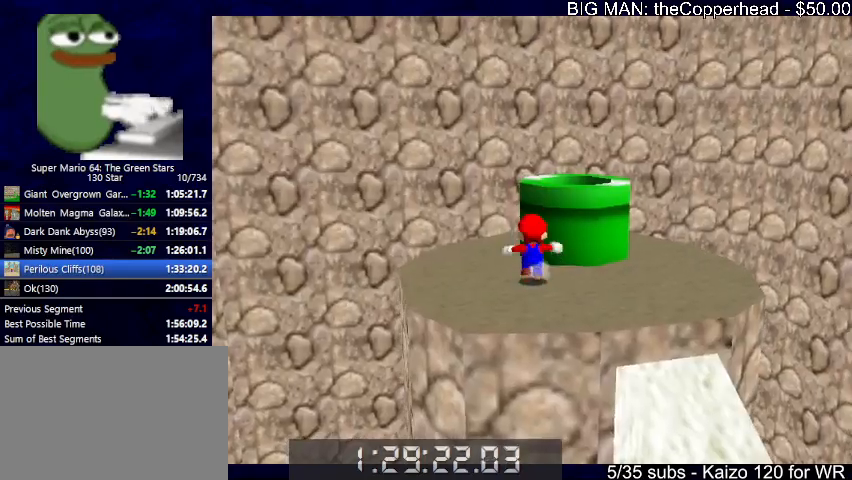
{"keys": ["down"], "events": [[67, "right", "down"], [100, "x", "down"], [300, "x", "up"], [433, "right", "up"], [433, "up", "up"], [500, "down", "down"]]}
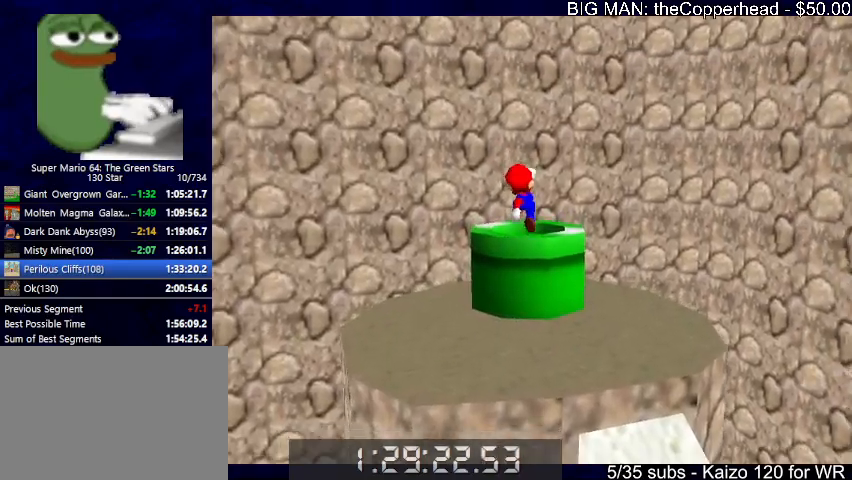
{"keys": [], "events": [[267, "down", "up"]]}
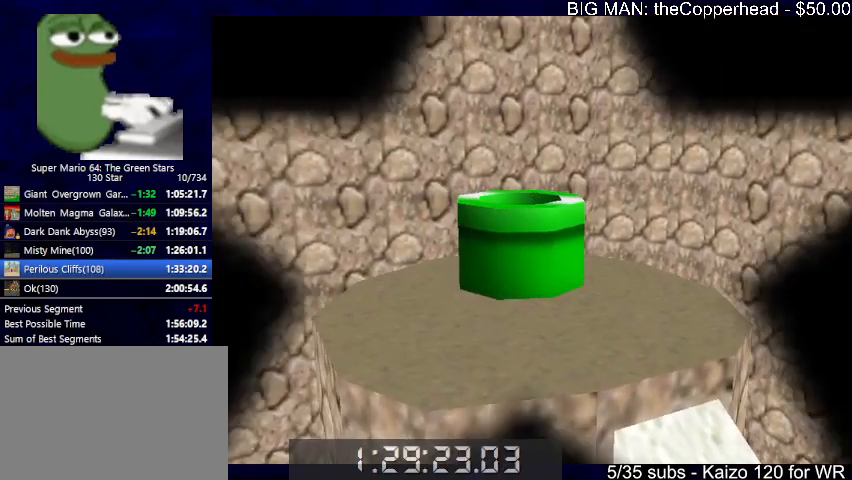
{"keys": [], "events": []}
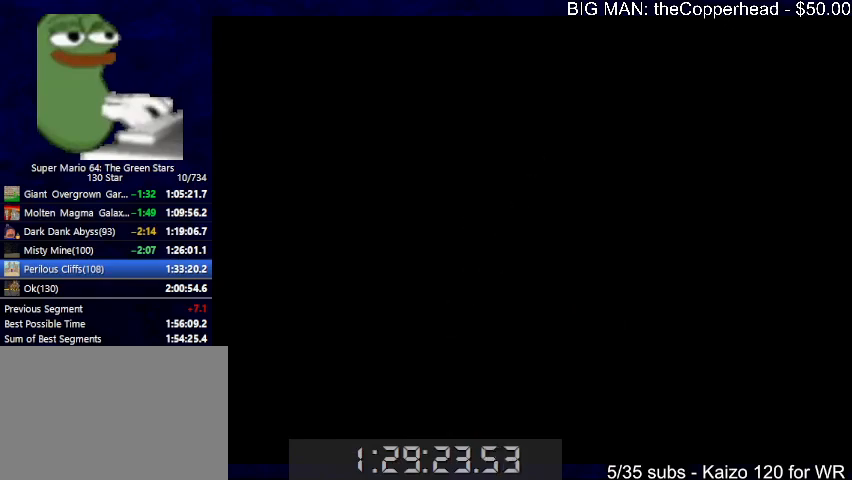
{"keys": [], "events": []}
+-------+
◆ TO DO
Go through the material above, find each line with the string "down", and copy it.

◆ SOLUTION FOR THIS TASK
{"keys": ["down"], "events": [[67, "right", "down"], [100, "x", "down"], [300, "x", "up"], [433, "right", "up"], [433, "up", "up"], [500, "down", "down"]]}
{"keys": [], "events": [[267, "down", "up"]]}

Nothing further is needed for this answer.